Günbegün gölgeler uzadı, dört bir yandaki renkler altın kahverengilere ve koyu kırmızılara karıştı. Sağda solda nesneler tekdüze ufka karşı, bir iskelete özgü dinçlikle belirginleşti; meyan dallarını göğün grisinde birbirine dalayan kuru meşeler, bilgelikle aşırı yüklenmiş bilim adamları gibi iki büklüm olmuş, kırılgan fidanlar.
Bir insan komşusunu sevebilirse, kendisine saygı duyabilir; inancı varsa huzuru bulabilir; peki ama, nasıl?
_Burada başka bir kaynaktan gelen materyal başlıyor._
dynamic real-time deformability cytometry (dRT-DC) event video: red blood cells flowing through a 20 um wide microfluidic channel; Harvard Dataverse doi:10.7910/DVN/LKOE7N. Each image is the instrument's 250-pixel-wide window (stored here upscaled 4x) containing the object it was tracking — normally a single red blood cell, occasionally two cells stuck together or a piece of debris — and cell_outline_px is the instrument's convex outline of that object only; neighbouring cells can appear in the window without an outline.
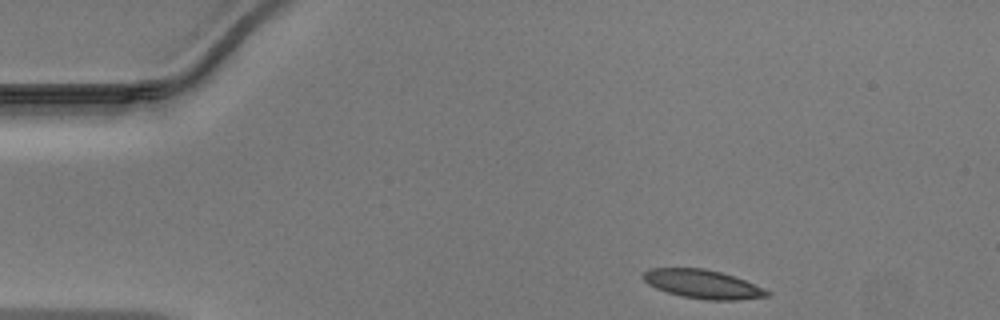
{"species": "Egyptian fruit bat (a non-hibernating species)", "species_latin": "Rousettus aegyptiacus", "temperature_condition": "warm", "stored_images_in_passage": 34, "camera_frame_rate_fps": 3000, "um_per_image_px": 0.085, "animal": {"sex": "male"}, "frame": {"image": 1, "passage_image": 1, "time_ms": 0.0, "image_size_px": [1000, 320], "cell_outline_px": [[772, 292], [768, 296], [736, 300], [704, 300], [680, 296], [656, 288], [648, 284], [640, 276], [644, 272], [652, 268], [704, 268], [720, 272], [744, 280]], "centroid_in_image_um": [59.7, 24.15], "position_along_channel_um": 25.3, "area_um2": 20.63}}
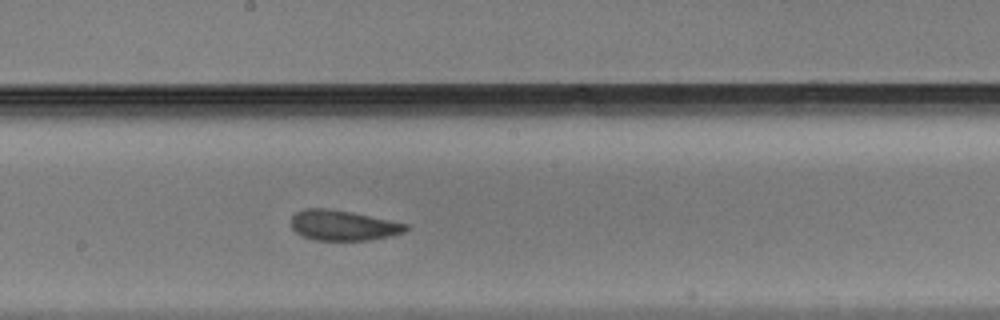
{"frame": {"image": 2, "passage_image": 20, "time_ms": 6.333, "image_size_px": [1000, 320], "cell_outline_px": [[408, 228], [404, 232], [388, 236], [368, 240], [312, 240], [296, 232], [292, 228], [292, 216], [296, 212], [304, 208], [328, 208], [352, 212], [408, 224]], "centroid_in_image_um": [29.14, 19.15], "position_along_channel_um": 219.1, "area_um2": 20.11}}
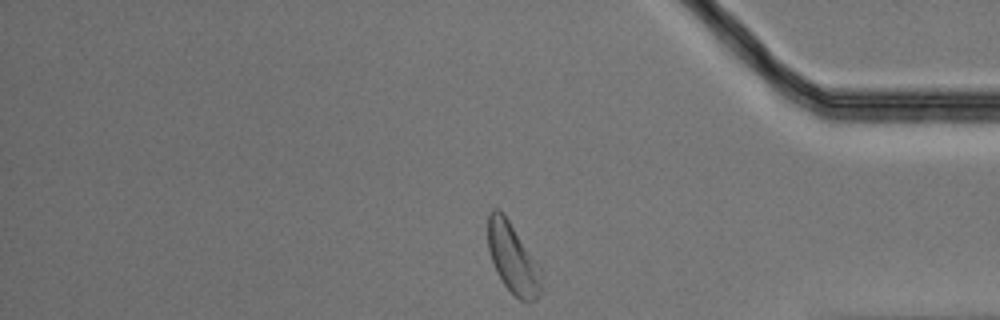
{"frame": {"image": 3, "passage_image": 34, "time_ms": 11.0, "image_size_px": [1000, 320], "cell_outline_px": [[540, 292], [536, 300], [520, 300], [504, 284], [496, 272], [488, 248], [488, 216], [492, 208], [496, 208], [508, 220], [540, 268]], "centroid_in_image_um": [43.56, 21.96], "position_along_channel_um": 391.6, "area_um2": 20.98}}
Tuğlalardan yapılma bir evrende, bencillerle dolu bir tımarhanede, karışıklık, didişme, dehşet, şİddetten oluşan bir atmosferde nasıl?
“Kafası bir süre büyük kentlerdeki yaşamın güçlüklerine takıldı; bir taş atımı uzaklıkta biri hunharca öldürülürken kişiye şöminesinin karşısında huzur içinde oturma izni veren, düzenli bir düzensizliğin, çılgın bir adaletin, buz gibi bir uyumsuzluğun hüküm sürdüğü, sonbahar kentleri.”